Na Biblioteca.-"Quanto vc pagou pelo metro de capa dura?"
Edgard segurou o riso irônico e mais ou menos revoltado. Fernando era jovem, inconsequente e acéfalo. Logo, não podia existir qualquer forma de ironia ou sarcasmo na sua frase.
- "Você sabia que tudo isso, todos esses livros, no dia de hoje, isso tudo é uma coisa inútil."
Edgard fingia que não ouvia as afirmações de Fernando, enquanto despreocupadamente folheava uma das suas jóias, uma edição de "Crime e Castigo" de capa dura, de madeira, tradução feita em Portugal. Lisboeta pra ser mais preciso.
- "Hoje, você só precisa disso..." - continuava Fernando, mostrando o seu i-Tudo. Aparelhinho branco, de plástico, com 1 bilhão de sbrublesbytes, tela de cristal sólido, tocador de música digital, filmes, fotos, hiper-sexo e literatura digital.
-"Não Fernando. Você pode falar que livros estão arcaicos, ultrapassados. Nunca inúteis. São termos diferentes. Veja bem, vamos fazer uma comparação com o sexo. Hoje o sexo, pra fins reprodutivos que, convenhamos, é sua primeira função (mas não a única) é arcaico e ultrapassado. Os métodos de inseminação in-vitro permitem uma melhor escolha no feto em termos de sexo, saúde, precisão genética. Mas mesmo assim, o sexo não inútil não. Assim como os livros."

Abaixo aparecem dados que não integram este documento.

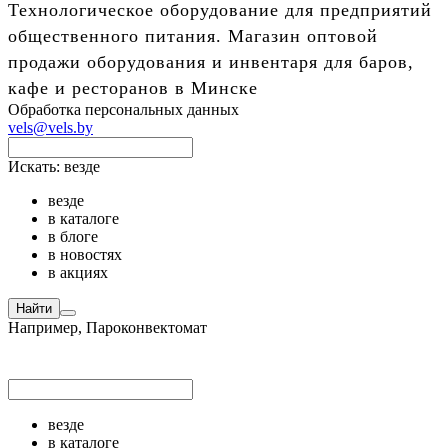
Технологическое оборудование для предприятий
общественного питания. Магазин оптовой
продажи оборудования и инвентаря для баров,
кафе и ресторанов в Минске
Обработка персональных данных
vels@vels.by
Искать:
везде
везде
в каталоге
в блоге
в новостях
в акциях
Найти
Например,
Пароконвектомат
везде
в каталоге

-"Bah, pra mim é tudo a mesma merda, inútil ou ultrapassado." - Gargalhou Fernando.
Edgard começou a golpear a cabeça de Fernando com o exemplar raro de "Crime e Castigo". Raro e pesado. Fernando tentava inutilmente se defender usando seu i-Tudo, com tela de bilhões de cores realistas.

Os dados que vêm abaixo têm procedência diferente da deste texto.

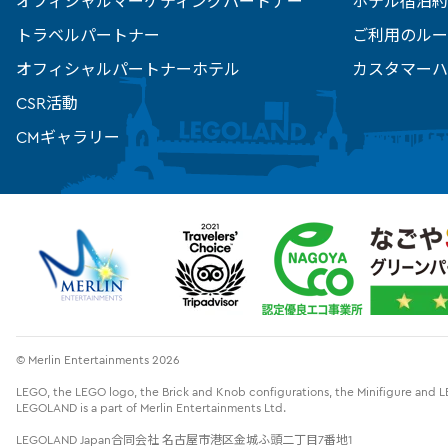
オフィシャルマーケティングパートナー
ホテル宿泊約
トラベルパートナー
ご利用のルー
オフィシャルパートナーホテル
カスタマーハ
CSR活動
CMギャラリー
© Merlin Entertainments 2026
LEGO, the LEGO logo, the Brick and Knob configurations, the Minifigure an
LEGOLAND is a part of Merlin Entertainments Ltd.
LEGOLAND Japan合同会社 名古屋市港区金城ふ頭二丁目7番地1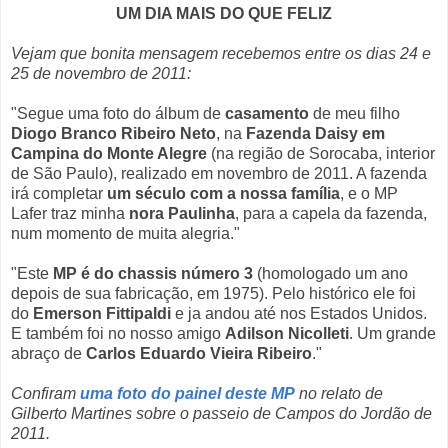
UM DIA MAIS DO QUE FELIZ
Vejam que bonita mensagem recebemos entre os dias 24 e
25 de novembro de 2011:
"Segue uma foto do álbum de
casamento
de meu filho
Diogo Branco Ribeiro Neto
, na
Fazenda Daisy em
Campina do Monte Alegre
(na região de Sorocaba, interior
de São Paulo), realizado em novembro de 2011. A fazenda
irá completar
um século com a nossa família
, e o MP
Lafer traz minha
nora Paulinha
, para a capela da fazenda,
num momento de muita alegria."
"Este
MP é do chassis número 3
(homologado um ano
depois de sua fabricação, em 1975). Pelo histórico ele foi
do
Emerson Fittipaldi
e ja andou até nos Estados Unidos.
E também foi no nosso amigo
Adilson Nicolleti
. Um grande
abraço de
Carlos Eduardo Vieira Ribeiro
."
Confiram
uma foto do painel deste MP
no relato de
Gilberto Martines sobre o passeio de Campos do Jordão de
2011.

Quando finalmente a cabeça de Fernando rachou e o sangue começou a fluir Edgard murmurou, colocando o glorioso Fiódor sobre a escrivaninha: "Quero ver agora você questionar a utilidade de um livro, palhaço."

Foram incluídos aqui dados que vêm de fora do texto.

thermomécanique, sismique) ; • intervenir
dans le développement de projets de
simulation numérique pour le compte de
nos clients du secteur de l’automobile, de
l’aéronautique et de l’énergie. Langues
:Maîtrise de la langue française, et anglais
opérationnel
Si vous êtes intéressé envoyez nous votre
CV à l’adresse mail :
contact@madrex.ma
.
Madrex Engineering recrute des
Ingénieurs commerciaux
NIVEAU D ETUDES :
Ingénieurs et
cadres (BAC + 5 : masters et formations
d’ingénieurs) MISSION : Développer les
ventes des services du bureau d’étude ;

Sentando em sua cadeira, Edgard abriu seu "Idade da Razão" com a certeza de que tinha razão em seu argumento e, afinal, tinha ajudado um pouquinho na evolução da humanidade, visto que Fernando não serviria sequer como doador de esperma.
Pensou mais um pouco e alinhou seu pensamento com a eterna pergunta de Sartre : "O que Camus pensaria sobre tudo isso que acabou de acontecer...".